My job at Cessna was not exciting and challenging, in fact it was getting to be a boredom as we were not busy. There were other aircraft manufacturing companies located in Wichita but they were making propeller-driven pleasure airplanes, not jet powered. Boeing-Wichita was involved with jet powered military airplanes but I could not apply  there because working on military jet powered airplanes required employees to be US citizens and I was still an alien with a green card. I have heard that Boeing in Seattle was hiring non US citizen to work on their commercial airplane program and I applied for a job in the propulsion engineering department. The prototype Boeing 707 airplane that first flew in 1954 was under development and since this was the first jet powered passenger carrying transport, a lot of engineering development work had yet to be done to make this a viable, certifiable project. In February 1958,the job offer came by mail and I gladly accepted it. The offer was for $122 per week based on a 40 hour-week  work schedule ($6344 per year) and that I was to report to the 707 Engine Performance Staff Organization of the Boeing Commercial Airplane Division in Renton. I was happy to get the job offer and I was anxious to get away from Wichita’s dreary climate, hot and humid in the summer, cold and windy in the winter, and the city was culturally dead.

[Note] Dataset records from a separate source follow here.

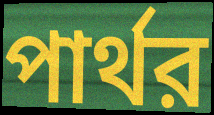
পার্থরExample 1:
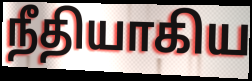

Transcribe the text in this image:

நீதியாகிய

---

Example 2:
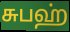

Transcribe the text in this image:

சுபஹ்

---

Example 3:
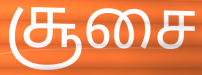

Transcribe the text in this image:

சூசை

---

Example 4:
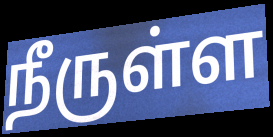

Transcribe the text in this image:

நீருள்ள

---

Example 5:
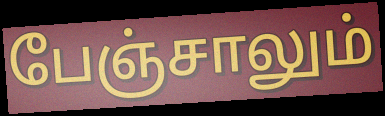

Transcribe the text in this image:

பேஞ்சாலும்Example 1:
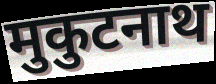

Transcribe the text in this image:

मुकुटनाथ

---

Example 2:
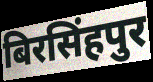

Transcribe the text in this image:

बिरसिंहपुर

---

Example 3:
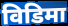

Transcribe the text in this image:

विडिमा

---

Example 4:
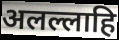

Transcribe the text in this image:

अलल्लाहि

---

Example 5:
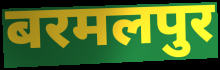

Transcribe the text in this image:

बरमलपुर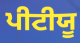
ਪੀਟੀਯੂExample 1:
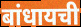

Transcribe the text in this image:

बांधायची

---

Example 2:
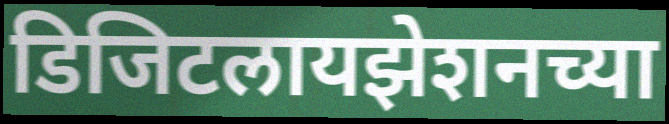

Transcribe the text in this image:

डिजिटलायझेशनच्या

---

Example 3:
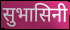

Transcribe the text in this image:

सुभासिनी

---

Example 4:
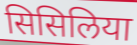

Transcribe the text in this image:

Mary and I decided that we should get married first before I leave Wichita for Seattle. Since Mary was still a nursing student at St. Francis Hospital and the School of Nursing did not allow married students. If the school discovered one of its student nurse to be married, she would be booted from the nursing program. Mary decided not to informed her parents, the nursing school, and our Filipino doctor friends of our plan. We decided that it would be best for everyone if we kept it a secret so Mary could continue to finish her schooling while I would be in Seattle. She had one more year to go before becoming a full pledge nurse. In one weekend, when Mary was not on duty, we eloped, drove to Enid Oklahoma, which is just of the Kansas border and was married by a Justice of the Peace. By eloping, we saved the Hasler family the big expense of a formal wedding. In Oklahoma, there was no waiting time after one files for a marriage application and can get married on the same day, and there was no blood test requirement. At that time, Mary was short of a few days before turning 19 years old and I was 27 years old and wiser. I took the risky chance to marry an American against the admonition of my mother not to marry an American because of the high rate of divorce. I think the risk was worth taking because marriage was always a gamble regardless of who one would marry but I thought Mary’s family background and foundation was stable.
 


In a few days after we got married, I left Wichita, drove in my 1956 hardtop Pontiac to Seattle, using the southern route to avoid encountering snow conditions along the way and finally reached Seattle mid-day. I checked in at the downtown YMCA on 4th Ave. ( I got used to staying at YMCAs during my summer jobs in Chicago) until I got orientated with Seattle to know where to find a place to rent.